Australia is very aware of the importance of our relationships.
We are listening to the region, and we're asking all countries, no matter how large or small, to be part of shaping the region they want.
We welcomed the opportunity to host Prime Minister Modi in May for a very successful visit which underscored the deep links between our countries.
I also appreciated the frank and varied conversations I had during my recent visits to Bangladesh, Bhutan, Nepal and India, and Lebanon, Saudi Arabia and the United Arab Emirates.
These conversations help us shape a region that is peaceful and predictable, where the countries and peoples of the region can cooperate, trade, and thrive...
… where internationally agreed rules and norms prevail over the exercise of power…
... and where no country needs to be a hostage to circumstance.
Foreign Minister Wong emphasises our agency even in challenging strategic circumstances, which we see through the growing and evolving global and regional architecture...
...including groups like the Quad, which, working alongside existing institutions, give more choices to countries in the region through a positive and practical agenda for the Indo-Pacific .
I am delighted that Australia will host the Indian Ocean Conference in 2024, in consultation with the India Foundation.
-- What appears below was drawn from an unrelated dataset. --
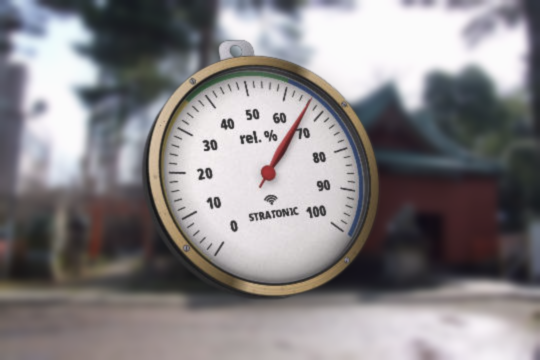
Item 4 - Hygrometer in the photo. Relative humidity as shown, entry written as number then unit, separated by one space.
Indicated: 66 %
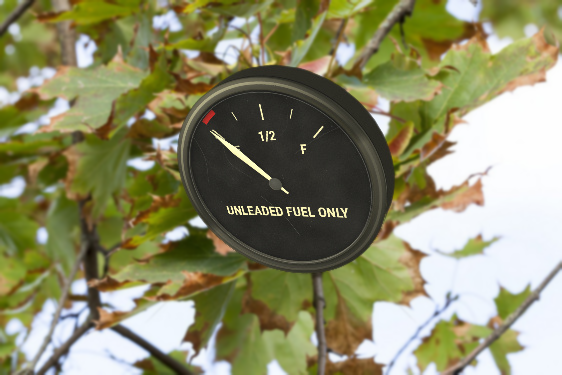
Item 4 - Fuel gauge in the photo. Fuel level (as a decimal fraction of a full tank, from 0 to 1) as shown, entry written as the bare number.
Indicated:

I attended the 2023 Indian Ocean Conference in Bangladesh, and enjoyed being part of the lively conversation between regional leaders.
The map that Carnegie is launching today shows us that there are better, more productive ways to view the Indian Ocean than simply through a prism of great power rivalry.
But this doesn't mean we should be complacent about the risks we all face.
Disinformation, coercive trade measures, and the reshaping of international rules, standards and norms are all challenges...
... challenges that encroach on the ability of countries to exercise their agency, and their rights and entitlements under international law, including UNCLOS.
Russia's invasion of Ukraine demonstrates in stark relief that we must all strive to create a region where no country dominates, and no country is dominated.
Only through protecting countries' autonomy can we hope to keep the Indian Ocean – the Indian Ocean that we see on this map – open, stable and prosperous.
Australia is therefore proud to support world-class institutions like the Carnegie Endowment for International Peace in producing independent scholarship and providing those of us in government with new, fresh perspectives to consider.
Thank you – I commend to you the map and the report from Carnegie.